WHOIS information for companies will continue to be displayed, except for anything which contains personally identifiable information. For example, if small business employee/owner John Doe registers a domain name for his company with his personal email address, [email protected], we will display all relevant information besides his personally identifiable email address.


Recommended Action

We expect to see more changes in the domain industry over the next few months. ICANN is still working out a permanent solution that satisfies both the GDPR requirements and the interests of law enforcement.

Country Code domains (ccTLDs) are an exception in and of itself. They do not necessarily have to comply with the GDPR because they do not under ICANN. Each country has their own method and requirements for publishing a domain registrant’s personally identifiable information. In the mission of protecting your personal information online, it is of interest for many people to shield this data anyways.

Private Registration ensures the personal information required by many domain registries is still met by providing our data privacy service’s information in its place. This way you are guaranteed protected from any unwanted communications and unauthorized disclosure of your information.
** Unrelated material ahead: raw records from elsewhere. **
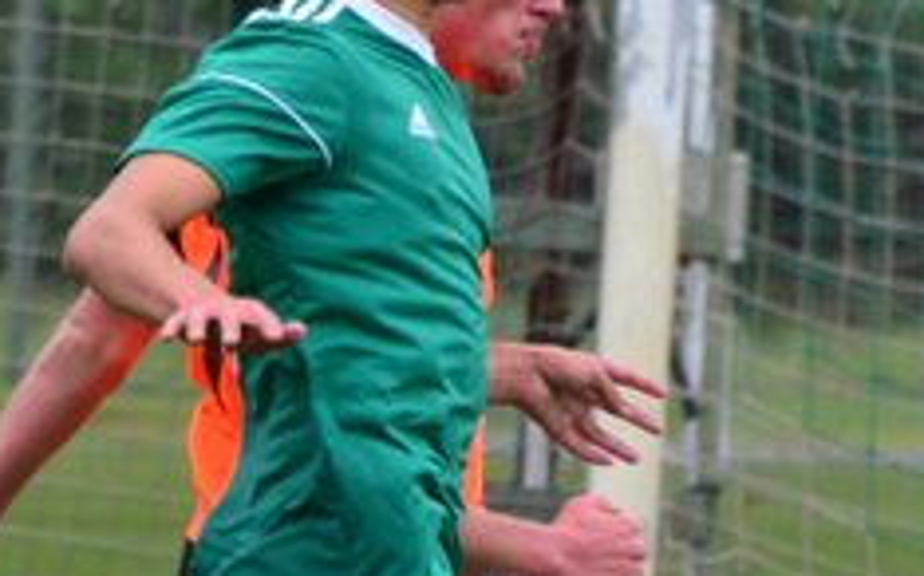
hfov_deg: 1.6
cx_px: 233
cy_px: 446
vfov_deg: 1.0
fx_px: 32771
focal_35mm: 1302
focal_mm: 250
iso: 2000
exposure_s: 1/1000
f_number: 7.1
The best thing domain registrants can do is to continue to use our Private Registration service as an additional layer of protection. In accordance with the GDPR, visitors attempting to contact domain owners will be able to through a contact form on our site. As we transition into this new era of GDPR compliance, the way in which the domain industry operates is highly susceptible to change over the next few months. The one consistency that will remain is our promise to keep your personal information discreet.